> We are absolutely talking about billions of records.
> But when you say "return excess data to the application" I'm not sure what you mean. Not doing lots of complex JOINs doesn't mean not filtering the queries at the DB at all. Nobody is pulling back a billion records at a time.
The question then becomes "Are you gaining anything by not using foreign keys on the database?" What is the additional speed impact of JOINs actually costing you? How denormalized is your database already, if JOINs are costly?
If you want raw speed at billions-of-records scale, you want as flat a schema as you can get and good indexes are actually going to fit into RAM.
By that point though, you should be able to recognize your use case is not the 90% (or even 95%) case, and your specific requirements are driving doing something different. That's very different than the vague "high-volume" statement you made at first.

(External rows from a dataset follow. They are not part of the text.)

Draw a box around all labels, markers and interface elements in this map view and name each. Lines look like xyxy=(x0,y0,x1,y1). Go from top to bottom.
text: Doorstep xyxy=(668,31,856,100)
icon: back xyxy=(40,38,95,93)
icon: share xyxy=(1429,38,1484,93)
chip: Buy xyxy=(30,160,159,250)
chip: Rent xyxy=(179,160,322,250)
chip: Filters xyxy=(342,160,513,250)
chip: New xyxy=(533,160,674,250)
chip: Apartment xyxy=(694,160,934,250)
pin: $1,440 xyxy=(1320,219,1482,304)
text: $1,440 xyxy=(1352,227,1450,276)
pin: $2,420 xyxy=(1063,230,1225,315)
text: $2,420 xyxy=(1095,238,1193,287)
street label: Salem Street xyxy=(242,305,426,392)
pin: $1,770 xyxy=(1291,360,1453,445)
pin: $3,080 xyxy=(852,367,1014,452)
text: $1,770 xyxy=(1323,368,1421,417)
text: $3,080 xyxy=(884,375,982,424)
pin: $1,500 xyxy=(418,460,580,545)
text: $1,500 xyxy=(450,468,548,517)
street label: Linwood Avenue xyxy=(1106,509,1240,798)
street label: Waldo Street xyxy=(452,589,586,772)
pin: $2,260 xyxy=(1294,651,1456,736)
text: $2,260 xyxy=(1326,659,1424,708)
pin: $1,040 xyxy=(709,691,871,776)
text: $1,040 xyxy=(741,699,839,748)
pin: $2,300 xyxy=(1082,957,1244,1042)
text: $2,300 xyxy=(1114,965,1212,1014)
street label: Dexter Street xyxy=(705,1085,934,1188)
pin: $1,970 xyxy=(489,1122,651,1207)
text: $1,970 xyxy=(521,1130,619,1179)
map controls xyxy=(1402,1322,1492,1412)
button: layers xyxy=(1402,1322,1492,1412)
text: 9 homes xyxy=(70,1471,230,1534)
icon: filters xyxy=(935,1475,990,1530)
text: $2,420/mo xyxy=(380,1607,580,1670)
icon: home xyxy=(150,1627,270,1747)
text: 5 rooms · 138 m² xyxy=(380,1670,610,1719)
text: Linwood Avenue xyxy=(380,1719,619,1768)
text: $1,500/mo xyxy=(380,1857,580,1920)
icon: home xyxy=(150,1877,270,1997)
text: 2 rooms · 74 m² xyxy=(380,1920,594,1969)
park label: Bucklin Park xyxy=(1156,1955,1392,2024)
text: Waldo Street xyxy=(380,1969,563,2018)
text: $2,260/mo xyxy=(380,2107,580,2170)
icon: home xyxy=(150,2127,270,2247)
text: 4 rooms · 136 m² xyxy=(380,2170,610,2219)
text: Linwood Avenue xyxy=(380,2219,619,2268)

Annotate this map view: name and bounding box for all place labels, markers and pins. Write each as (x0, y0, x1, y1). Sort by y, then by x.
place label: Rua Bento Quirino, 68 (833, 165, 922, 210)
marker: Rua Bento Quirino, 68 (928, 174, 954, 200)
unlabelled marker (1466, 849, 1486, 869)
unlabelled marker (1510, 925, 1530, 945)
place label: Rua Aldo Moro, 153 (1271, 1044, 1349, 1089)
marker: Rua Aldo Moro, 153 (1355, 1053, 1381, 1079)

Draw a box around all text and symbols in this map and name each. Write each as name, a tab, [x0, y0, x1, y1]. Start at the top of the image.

My experience has been in assisting clients in migrating to data warehouses and specifically during the heyday of Hive/Hadoop/Spark years ago in seeing clients mistakenly believe they were "big data" and go down the rabbit hole of trying to scale out before it was actually necessary. The problem I have with the vague notion of "high-volume" is that I saw clients with 500m records believe they fit the bill, as well as clients with as few as 20m records who thought the same. The reality is neither of them did and they wound up wasting a lot of money in pursuit of slower systems.
> Here's an example of what I'm talking about - read the first comment on [...], another venue for this same debate.
That's not an example though, that's just some vague statements about needing to profile your query and evaluate the costs for yourself, which should be rather obvious.